Akhtar ul Islam اختر الاسلام

Personal information
- Nationality: British Indian (1947) Pakistani (1947-present)
- Born: 1 January 1947 Jabalpur, British Raj

Sport
- Country: Pakistan
- Sport: Field hockey

Medal record
Men's field hockey
Representing Pakistan
Olympic Games
| Silver medal – second place | 1972 Munich | Team competition |
Hockey World Cup
| Gold medal – first place | 1971 Barcelona | Team |
Asian Games
| Gold medal – first place | 1970 Bangkok | Team competition |

= Akhtar-ul-Islam =

Pakistani Olympian Field Hockey player

Olympian Akhtar ul Islam (اختر الاسلام; born 1 January 1947) is a Pakistani former field hockey player of the Pakistan national team from 1967 to 1975. He is best known for scoring the goal in the final of the inaugural Hockey World Cup held in Spain in 1971. This goal proved to be the decider of the game, giving Pakistan the distinction of being the first nation to win the Hockey World Cup.

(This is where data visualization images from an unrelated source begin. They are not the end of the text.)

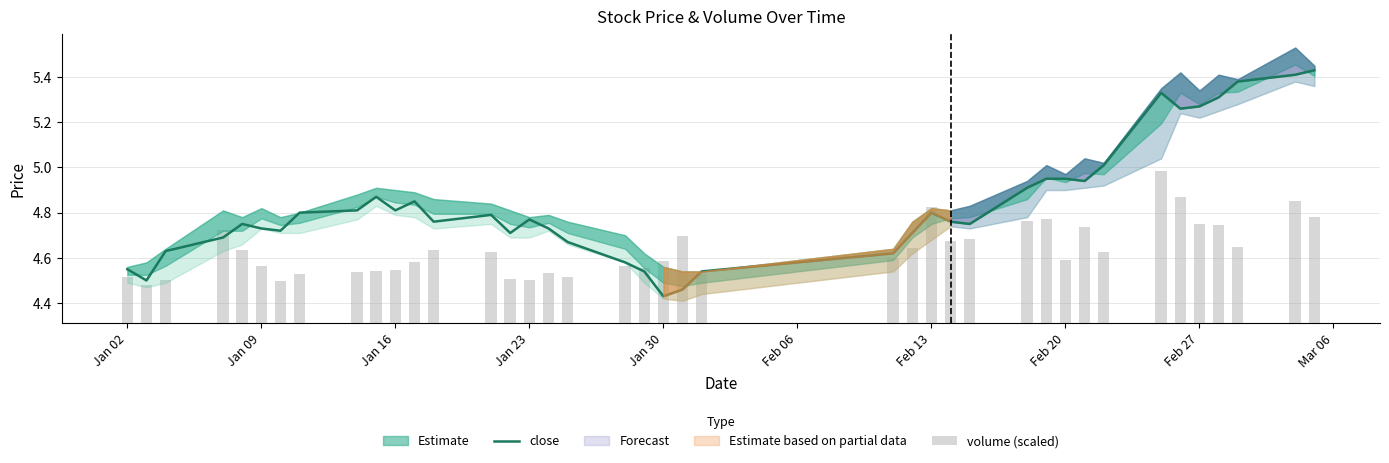

What is the sum of all close values?

193.5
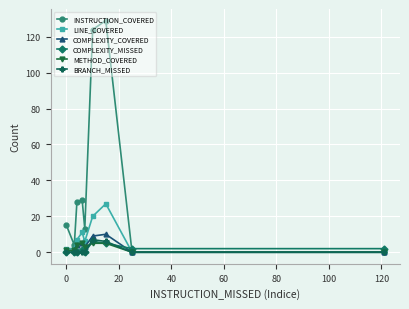

What is the greatest value displayed?

129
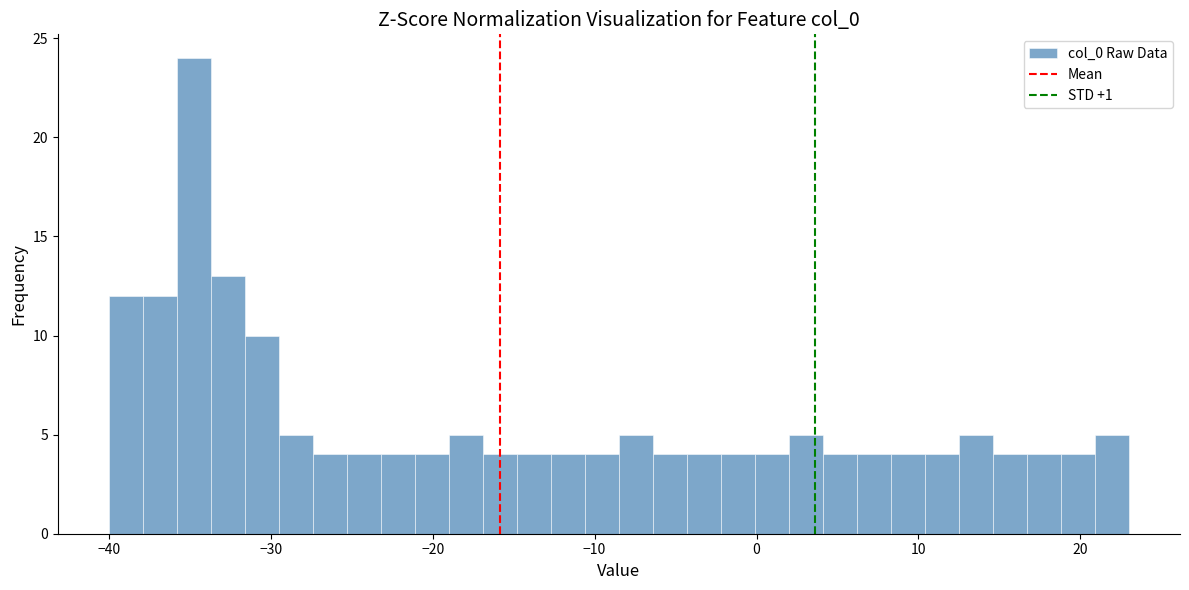

Around what value on the x-axis is the tallest bar? Give the approximate position of its centre, as read against the axis.

-35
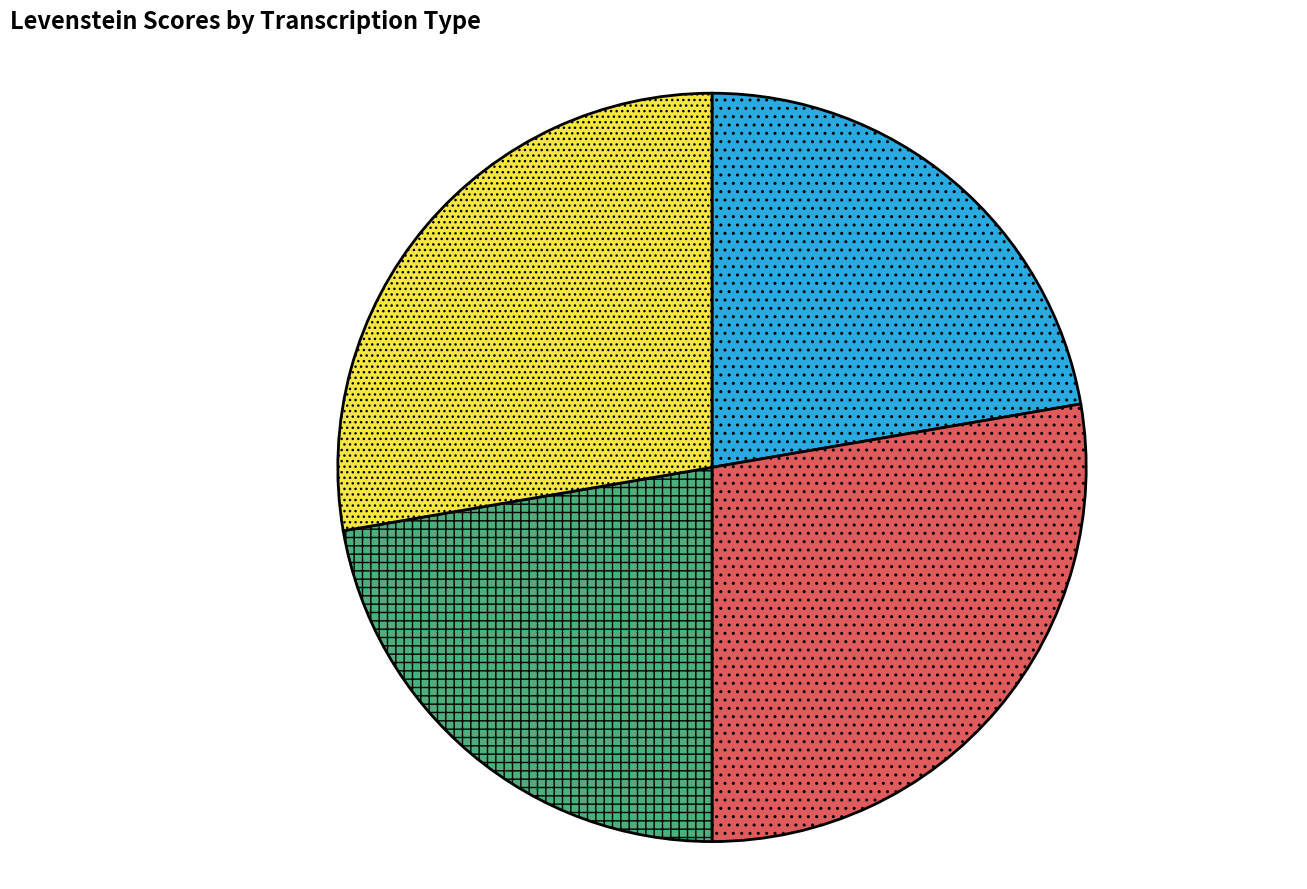

How many slices are in this pie chart?

4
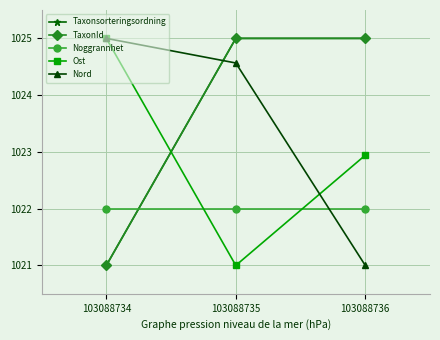

Rank the series by their maximum value, from highest to lowest.

Taxonsorteringsordning, TaxonId, Ost, Nord, Noggrannhet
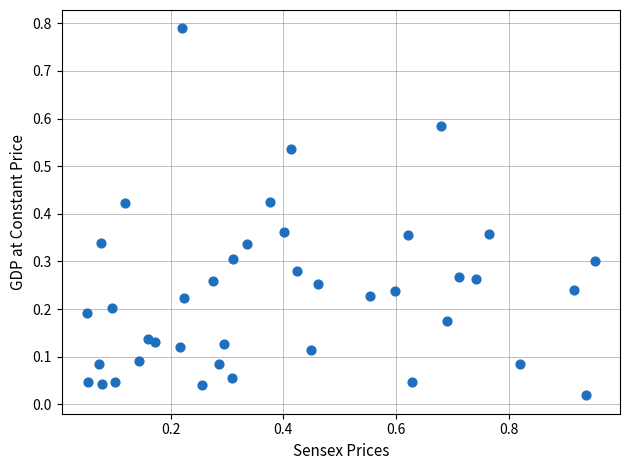

What is the range of X values (max minus min)?

0.9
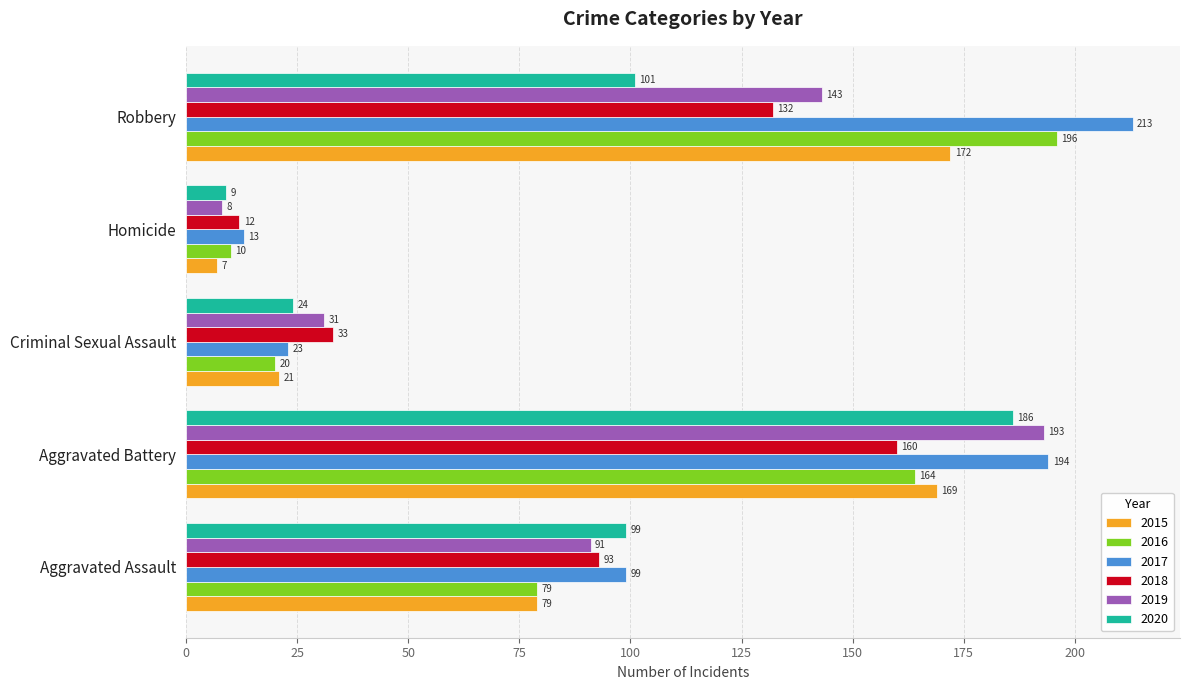

What is the approximate value of 2015 at Aggravated Battery, to the nearest 5?

170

Akhtar ul Islam was positioned in the defensive line, being known as 'the lion' due to his strong built, making it difficult for opposing team members to make their way past him.

In 2006, he was appointed the general secretary of the Pakistan Hockey Federation and later on a selector for Pakistan field hockey team.

Akhtar ul Islam is the younger brother of another hockey player Khursheed Aslam.